Troubleshooting and Edge Cases

Why does my diff show almost every line as changed when the documents look similar? This is usually caused by line ending differences (Windows CRLF vs Unix LF), character encoding mismatches (UTF-8 vs Latin-1), or different sorting of the same content. To fix: enable the 'ignore whitespace' option if available, normalize line endings by opening both texts in a plain text editor and ensuring they use the same line ending format, and check that both texts use the same character encoding. Why are some changes in the diff in an unexpected location? Diff algorithms find the shortest edit script, which sometimes aligns changes differently than you mentally expected. This often happens with repeated lines — if the same line appears multiple times in a document, the algorithm may match different instances than you expect. It also happens when a block of text was moved — the diff shows it as deleted in one place and added in another, not as a 'move' operation. This is correct behavior for a line-based diff algorithm. How do I compare text that contains special characters or symbols? Special characters and symbols in Unicode work fine in text diff as long as both texts use the same encoding (UTF-8 is recommended). Characters like em dashes, smart quotes, mathematical symbols, and non-Latin scripts all compare correctly. If you see unexpected character differences, check that both texts use the same quote style (straight quotes vs curly quotes) and the same dash style (hyphen vs en dash vs em dash), as these are different Unicode characters that look similar but compare as different. What is the maximum text length I can compare? There is no hard limit for browser-based processing, but practical performance limits apply. For texts up to 50,000 words (roughly 100 pages), modern browsers handle the comparison in under a second. For very long documents — 500,000+ words — the comparison may take several seconds and may use significant browser memory. For documents this large, a command-line diff tool is more efficient.

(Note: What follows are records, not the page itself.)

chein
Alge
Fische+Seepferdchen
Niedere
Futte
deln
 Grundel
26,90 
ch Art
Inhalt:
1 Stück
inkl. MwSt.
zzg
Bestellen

Frequently Asked Questions

Can I use a text diff tool to find differences in JSON data?
Yes. JSON is plain text and compares directly in a text diff tool. For readability, format (pretty-print) both JSON files with consistent indentation before comparing — this ensures that equivalent JSON structures are on the same lines and produce a clean diff. Tools like JSON formatter can normalize JSON indentation and key ordering, making the diff output reflect only true data differences rather than formatting differences. For deeply nested JSON with complex structural changes, a dedicated JSON diff tool may produce more readable output than a plain text diff.
Why does a text diff tool work differently from Microsoft Word's Track Changes?
Word Track Changes records edits as they are made, storing who changed what and when, and allowing individual changes to be accepted or rejected. A text diff tool retrospectively compares two completed versions of a document to find what differs between them. Track Changes is proactive (records edits during editing); text diff is retroactive (finds differences between already-complete versions). If you have two versions of a document and do not know how one became different from the other, text diff is the right tool. If you want to record edits as you make them, Track Changes is the right tool.
Is a browser text diff tool accurate for technical comparison needs?
Yes. Browser text diff tools using Myers' algorithm produce the same results as command-line diff tools for text inputs. The algorithm is deterministic — given the same two texts, it always produces the same diff output. The browser implementation and the C implementation of Myers' algorithm produce identical results for the same input. The only scenario where browser diff may differ from command-line diff is in how they handle line endings and encoding — normalizing these before comparison produces consistent results across tools.